Record set:

== == ==

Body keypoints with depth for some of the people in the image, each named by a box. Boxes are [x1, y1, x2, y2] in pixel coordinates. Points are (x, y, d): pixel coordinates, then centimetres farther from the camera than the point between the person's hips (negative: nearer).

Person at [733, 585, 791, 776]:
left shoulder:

== == ==

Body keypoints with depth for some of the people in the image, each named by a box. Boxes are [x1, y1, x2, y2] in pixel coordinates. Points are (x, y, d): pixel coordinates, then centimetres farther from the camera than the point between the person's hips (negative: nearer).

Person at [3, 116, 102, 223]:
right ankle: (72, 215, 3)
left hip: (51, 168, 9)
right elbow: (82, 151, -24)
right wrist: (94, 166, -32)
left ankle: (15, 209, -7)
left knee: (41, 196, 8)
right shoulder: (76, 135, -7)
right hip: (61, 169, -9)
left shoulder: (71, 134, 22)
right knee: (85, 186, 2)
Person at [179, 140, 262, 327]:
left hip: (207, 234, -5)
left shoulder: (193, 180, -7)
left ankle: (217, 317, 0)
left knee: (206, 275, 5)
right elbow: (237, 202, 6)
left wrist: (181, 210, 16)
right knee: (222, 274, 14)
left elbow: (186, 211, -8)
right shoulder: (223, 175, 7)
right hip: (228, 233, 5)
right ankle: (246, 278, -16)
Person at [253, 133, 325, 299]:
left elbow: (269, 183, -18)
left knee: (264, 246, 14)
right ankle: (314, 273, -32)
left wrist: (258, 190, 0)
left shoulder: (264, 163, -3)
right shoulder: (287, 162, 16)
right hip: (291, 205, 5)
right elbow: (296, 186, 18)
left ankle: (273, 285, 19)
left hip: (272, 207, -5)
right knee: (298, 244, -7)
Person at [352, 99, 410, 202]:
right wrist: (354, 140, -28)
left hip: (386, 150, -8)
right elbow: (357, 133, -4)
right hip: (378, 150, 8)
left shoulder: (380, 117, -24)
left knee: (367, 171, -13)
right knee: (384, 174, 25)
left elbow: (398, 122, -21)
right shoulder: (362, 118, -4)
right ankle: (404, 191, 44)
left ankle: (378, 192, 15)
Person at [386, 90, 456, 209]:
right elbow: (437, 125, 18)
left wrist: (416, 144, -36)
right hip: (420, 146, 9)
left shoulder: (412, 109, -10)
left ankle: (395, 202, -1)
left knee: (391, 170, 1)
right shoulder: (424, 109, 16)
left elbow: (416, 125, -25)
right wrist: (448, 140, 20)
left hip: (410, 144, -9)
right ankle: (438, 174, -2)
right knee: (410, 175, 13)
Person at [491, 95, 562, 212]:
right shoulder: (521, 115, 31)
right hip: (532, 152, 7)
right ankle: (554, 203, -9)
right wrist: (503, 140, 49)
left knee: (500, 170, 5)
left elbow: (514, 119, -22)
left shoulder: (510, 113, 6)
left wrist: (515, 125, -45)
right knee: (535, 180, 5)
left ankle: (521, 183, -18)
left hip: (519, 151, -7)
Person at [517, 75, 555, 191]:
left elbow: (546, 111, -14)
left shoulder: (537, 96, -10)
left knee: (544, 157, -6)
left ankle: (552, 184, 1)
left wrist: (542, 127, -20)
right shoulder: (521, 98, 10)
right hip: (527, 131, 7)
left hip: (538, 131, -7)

== == ==

Pull out every line in the data above that has the word "elbow".

right elbow: (82, 151, -24)
right elbow: (237, 202, 6)
left elbow: (186, 211, -8)
left elbow: (269, 183, -18)
right elbow: (296, 186, 18)
right elbow: (357, 133, -4)
left elbow: (398, 122, -21)
right elbow: (437, 125, 18)
left elbow: (416, 125, -25)
left elbow: (514, 119, -22)
left elbow: (546, 111, -14)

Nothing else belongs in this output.